§ Task prompt: This exercise calls for printing every record exactly once more.

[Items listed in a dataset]
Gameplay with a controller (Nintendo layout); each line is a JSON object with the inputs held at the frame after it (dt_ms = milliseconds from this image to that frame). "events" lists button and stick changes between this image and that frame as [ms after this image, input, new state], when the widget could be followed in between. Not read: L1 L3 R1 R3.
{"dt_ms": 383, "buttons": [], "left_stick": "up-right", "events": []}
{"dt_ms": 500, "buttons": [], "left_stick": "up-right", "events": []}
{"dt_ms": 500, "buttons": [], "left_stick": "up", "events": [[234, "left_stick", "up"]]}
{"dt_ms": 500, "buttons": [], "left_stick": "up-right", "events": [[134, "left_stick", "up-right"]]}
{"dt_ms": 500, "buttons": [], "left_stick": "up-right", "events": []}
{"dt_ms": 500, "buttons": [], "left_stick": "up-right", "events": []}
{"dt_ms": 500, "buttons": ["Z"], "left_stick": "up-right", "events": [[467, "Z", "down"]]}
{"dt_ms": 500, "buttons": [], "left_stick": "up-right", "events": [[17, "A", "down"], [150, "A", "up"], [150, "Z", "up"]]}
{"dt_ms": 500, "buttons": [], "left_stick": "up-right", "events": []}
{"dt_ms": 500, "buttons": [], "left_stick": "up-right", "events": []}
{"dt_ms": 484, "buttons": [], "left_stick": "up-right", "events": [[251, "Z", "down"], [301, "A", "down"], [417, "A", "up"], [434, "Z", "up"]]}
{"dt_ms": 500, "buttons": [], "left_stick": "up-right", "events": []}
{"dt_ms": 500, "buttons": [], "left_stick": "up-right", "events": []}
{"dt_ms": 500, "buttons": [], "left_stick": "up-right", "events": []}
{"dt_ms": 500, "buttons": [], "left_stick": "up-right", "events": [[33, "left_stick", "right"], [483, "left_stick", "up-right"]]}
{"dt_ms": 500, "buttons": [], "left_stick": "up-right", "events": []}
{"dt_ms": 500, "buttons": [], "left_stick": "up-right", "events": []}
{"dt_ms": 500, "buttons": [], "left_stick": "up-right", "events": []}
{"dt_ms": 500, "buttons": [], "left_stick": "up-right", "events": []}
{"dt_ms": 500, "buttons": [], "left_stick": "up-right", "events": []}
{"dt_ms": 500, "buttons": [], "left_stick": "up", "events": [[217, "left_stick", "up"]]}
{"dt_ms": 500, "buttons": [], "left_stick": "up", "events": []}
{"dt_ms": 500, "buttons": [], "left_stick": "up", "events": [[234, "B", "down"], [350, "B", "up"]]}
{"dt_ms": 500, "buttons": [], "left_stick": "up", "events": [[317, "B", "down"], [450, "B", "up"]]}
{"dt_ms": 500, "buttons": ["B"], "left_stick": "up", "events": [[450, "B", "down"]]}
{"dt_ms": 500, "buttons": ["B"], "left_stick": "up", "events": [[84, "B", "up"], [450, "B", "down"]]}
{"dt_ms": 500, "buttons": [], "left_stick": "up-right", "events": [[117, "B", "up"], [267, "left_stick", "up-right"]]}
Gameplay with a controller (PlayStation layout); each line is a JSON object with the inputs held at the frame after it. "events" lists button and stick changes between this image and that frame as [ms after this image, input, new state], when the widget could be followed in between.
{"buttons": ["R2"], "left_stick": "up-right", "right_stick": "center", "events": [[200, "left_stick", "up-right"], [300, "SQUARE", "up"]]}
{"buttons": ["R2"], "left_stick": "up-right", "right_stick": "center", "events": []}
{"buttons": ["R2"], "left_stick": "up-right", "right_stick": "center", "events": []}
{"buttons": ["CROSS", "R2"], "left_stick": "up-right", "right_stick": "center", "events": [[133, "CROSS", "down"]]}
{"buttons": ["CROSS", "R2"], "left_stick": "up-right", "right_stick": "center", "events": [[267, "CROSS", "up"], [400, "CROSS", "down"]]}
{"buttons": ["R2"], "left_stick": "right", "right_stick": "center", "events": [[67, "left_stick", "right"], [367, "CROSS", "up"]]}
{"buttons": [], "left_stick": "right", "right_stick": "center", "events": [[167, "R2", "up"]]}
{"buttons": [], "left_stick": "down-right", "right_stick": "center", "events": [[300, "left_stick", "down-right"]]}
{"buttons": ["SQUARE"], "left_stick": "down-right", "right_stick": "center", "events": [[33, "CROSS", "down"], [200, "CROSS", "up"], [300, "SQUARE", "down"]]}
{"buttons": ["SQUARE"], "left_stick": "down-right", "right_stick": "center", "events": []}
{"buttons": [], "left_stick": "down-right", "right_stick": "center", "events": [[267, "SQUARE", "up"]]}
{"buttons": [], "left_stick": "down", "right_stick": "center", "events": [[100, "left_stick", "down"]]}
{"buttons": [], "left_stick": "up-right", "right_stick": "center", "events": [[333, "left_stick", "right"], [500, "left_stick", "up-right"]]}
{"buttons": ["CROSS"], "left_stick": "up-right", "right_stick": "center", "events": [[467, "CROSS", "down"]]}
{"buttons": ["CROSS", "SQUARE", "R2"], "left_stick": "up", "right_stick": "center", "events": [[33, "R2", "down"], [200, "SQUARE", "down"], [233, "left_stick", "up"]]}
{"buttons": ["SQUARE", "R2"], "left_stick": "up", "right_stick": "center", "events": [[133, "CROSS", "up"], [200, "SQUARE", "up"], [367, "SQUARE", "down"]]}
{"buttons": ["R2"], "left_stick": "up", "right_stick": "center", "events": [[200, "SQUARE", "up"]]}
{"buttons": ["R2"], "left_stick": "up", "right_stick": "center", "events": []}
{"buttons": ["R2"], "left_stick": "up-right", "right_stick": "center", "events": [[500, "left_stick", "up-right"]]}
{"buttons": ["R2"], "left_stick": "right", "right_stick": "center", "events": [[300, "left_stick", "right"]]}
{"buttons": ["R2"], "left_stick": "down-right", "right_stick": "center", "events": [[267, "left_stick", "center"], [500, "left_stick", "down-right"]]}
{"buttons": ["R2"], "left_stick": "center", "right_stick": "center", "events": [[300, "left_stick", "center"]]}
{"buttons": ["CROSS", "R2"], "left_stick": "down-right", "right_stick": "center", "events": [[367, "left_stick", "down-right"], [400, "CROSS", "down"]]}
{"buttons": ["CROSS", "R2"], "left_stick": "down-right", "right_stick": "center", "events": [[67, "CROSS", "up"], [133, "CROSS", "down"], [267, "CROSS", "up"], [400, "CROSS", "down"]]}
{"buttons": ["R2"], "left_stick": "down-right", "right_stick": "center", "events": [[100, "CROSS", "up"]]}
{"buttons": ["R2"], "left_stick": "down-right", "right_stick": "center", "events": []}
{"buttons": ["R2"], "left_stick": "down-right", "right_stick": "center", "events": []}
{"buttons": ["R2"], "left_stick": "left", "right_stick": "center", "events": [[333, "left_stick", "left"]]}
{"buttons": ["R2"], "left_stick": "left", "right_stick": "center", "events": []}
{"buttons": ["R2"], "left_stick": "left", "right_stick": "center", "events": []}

§ Solution to this problem:
Gameplay with a controller (Nintendo layout); each line is a JSON object with the inputs held at the frame after it (dt_ms = milliseconds from this image to that frame). "events" lists button and stick changes between this image and that frame as [ms after this image, input, new state], when the widget could be followed in between. Not read: L1 L3 R1 R3.
{"dt_ms": 383, "buttons": [], "left_stick": "up-right", "events": []}
{"dt_ms": 500, "buttons": [], "left_stick": "up-right", "events": []}
{"dt_ms": 500, "buttons": [], "left_stick": "up", "events": [[234, "left_stick", "up"]]}
{"dt_ms": 500, "buttons": [], "left_stick": "up-right", "events": [[134, "left_stick", "up-right"]]}
{"dt_ms": 500, "buttons": [], "left_stick": "up-right", "events": []}
{"dt_ms": 500, "buttons": [], "left_stick": "up-right", "events": []}
{"dt_ms": 500, "buttons": ["Z"], "left_stick": "up-right", "events": [[467, "Z", "down"]]}
{"dt_ms": 500, "buttons": [], "left_stick": "up-right", "events": [[17, "A", "down"], [150, "A", "up"], [150, "Z", "up"]]}
{"dt_ms": 500, "buttons": [], "left_stick": "up-right", "events": []}
{"dt_ms": 500, "buttons": [], "left_stick": "up-right", "events": []}
{"dt_ms": 484, "buttons": [], "left_stick": "up-right", "events": [[251, "Z", "down"], [301, "A", "down"], [417, "A", "up"], [434, "Z", "up"]]}
{"dt_ms": 500, "buttons": [], "left_stick": "up-right", "events": []}
{"dt_ms": 500, "buttons": [], "left_stick": "up-right", "events": []}
{"dt_ms": 500, "buttons": [], "left_stick": "up-right", "events": []}
{"dt_ms": 500, "buttons": [], "left_stick": "up-right", "events": [[33, "left_stick", "right"], [483, "left_stick", "up-right"]]}
{"dt_ms": 500, "buttons": [], "left_stick": "up-right", "events": []}
{"dt_ms": 500, "buttons": [], "left_stick": "up-right", "events": []}
{"dt_ms": 500, "buttons": [], "left_stick": "up-right", "events": []}
{"dt_ms": 500, "buttons": [], "left_stick": "up-right", "events": []}
{"dt_ms": 500, "buttons": [], "left_stick": "up-right", "events": []}
{"dt_ms": 500, "buttons": [], "left_stick": "up", "events": [[217, "left_stick", "up"]]}
{"dt_ms": 500, "buttons": [], "left_stick": "up", "events": []}
{"dt_ms": 500, "buttons": [], "left_stick": "up", "events": [[234, "B", "down"], [350, "B", "up"]]}
{"dt_ms": 500, "buttons": [], "left_stick": "up", "events": [[317, "B", "down"], [450, "B", "up"]]}
{"dt_ms": 500, "buttons": ["B"], "left_stick": "up", "events": [[450, "B", "down"]]}
{"dt_ms": 500, "buttons": ["B"], "left_stick": "up", "events": [[84, "B", "up"], [450, "B", "down"]]}
{"dt_ms": 500, "buttons": [], "left_stick": "up-right", "events": [[117, "B", "up"], [267, "left_stick", "up-right"]]}
Gameplay with a controller (PlayStation layout); each line is a JSON object with the inputs held at the frame after it. "events" lists button and stick changes between this image and that frame as [ms after this image, input, new state], when the widget could be followed in between.
{"buttons": ["R2"], "left_stick": "up-right", "right_stick": "center", "events": [[200, "left_stick", "up-right"], [300, "SQUARE", "up"]]}
{"buttons": ["R2"], "left_stick": "up-right", "right_stick": "center", "events": []}
{"buttons": ["R2"], "left_stick": "up-right", "right_stick": "center", "events": []}
{"buttons": ["CROSS", "R2"], "left_stick": "up-right", "right_stick": "center", "events": [[133, "CROSS", "down"]]}
{"buttons": ["CROSS", "R2"], "left_stick": "up-right", "right_stick": "center", "events": [[267, "CROSS", "up"], [400, "CROSS", "down"]]}
{"buttons": ["R2"], "left_stick": "right", "right_stick": "center", "events": [[67, "left_stick", "right"], [367, "CROSS", "up"]]}
{"buttons": [], "left_stick": "right", "right_stick": "center", "events": [[167, "R2", "up"]]}
{"buttons": [], "left_stick": "down-right", "right_stick": "center", "events": [[300, "left_stick", "down-right"]]}
{"buttons": ["SQUARE"], "left_stick": "down-right", "right_stick": "center", "events": [[33, "CROSS", "down"], [200, "CROSS", "up"], [300, "SQUARE", "down"]]}
{"buttons": ["SQUARE"], "left_stick": "down-right", "right_stick": "center", "events": []}
{"buttons": [], "left_stick": "down-right", "right_stick": "center", "events": [[267, "SQUARE", "up"]]}
{"buttons": [], "left_stick": "down", "right_stick": "center", "events": [[100, "left_stick", "down"]]}
{"buttons": [], "left_stick": "up-right", "right_stick": "center", "events": [[333, "left_stick", "right"], [500, "left_stick", "up-right"]]}
{"buttons": ["CROSS"], "left_stick": "up-right", "right_stick": "center", "events": [[467, "CROSS", "down"]]}
{"buttons": ["CROSS", "SQUARE", "R2"], "left_stick": "up", "right_stick": "center", "events": [[33, "R2", "down"], [200, "SQUARE", "down"], [233, "left_stick", "up"]]}
{"buttons": ["SQUARE", "R2"], "left_stick": "up", "right_stick": "center", "events": [[133, "CROSS", "up"], [200, "SQUARE", "up"], [367, "SQUARE", "down"]]}
{"buttons": ["R2"], "left_stick": "up", "right_stick": "center", "events": [[200, "SQUARE", "up"]]}
{"buttons": ["R2"], "left_stick": "up", "right_stick": "center", "events": []}
{"buttons": ["R2"], "left_stick": "up-right", "right_stick": "center", "events": [[500, "left_stick", "up-right"]]}
{"buttons": ["R2"], "left_stick": "right", "right_stick": "center", "events": [[300, "left_stick", "right"]]}
{"buttons": ["R2"], "left_stick": "down-right", "right_stick": "center", "events": [[267, "left_stick", "center"], [500, "left_stick", "down-right"]]}
{"buttons": ["R2"], "left_stick": "center", "right_stick": "center", "events": [[300, "left_stick", "center"]]}
{"buttons": ["CROSS", "R2"], "left_stick": "down-right", "right_stick": "center", "events": [[367, "left_stick", "down-right"], [400, "CROSS", "down"]]}
{"buttons": ["CROSS", "R2"], "left_stick": "down-right", "right_stick": "center", "events": [[67, "CROSS", "up"], [133, "CROSS", "down"], [267, "CROSS", "up"], [400, "CROSS", "down"]]}
{"buttons": ["R2"], "left_stick": "down-right", "right_stick": "center", "events": [[100, "CROSS", "up"]]}
{"buttons": ["R2"], "left_stick": "down-right", "right_stick": "center", "events": []}
{"buttons": ["R2"], "left_stick": "down-right", "right_stick": "center", "events": []}
{"buttons": ["R2"], "left_stick": "left", "right_stick": "center", "events": [[333, "left_stick", "left"]]}
{"buttons": ["R2"], "left_stick": "left", "right_stick": "center", "events": []}
{"buttons": ["R2"], "left_stick": "left", "right_stick": "center", "events": []}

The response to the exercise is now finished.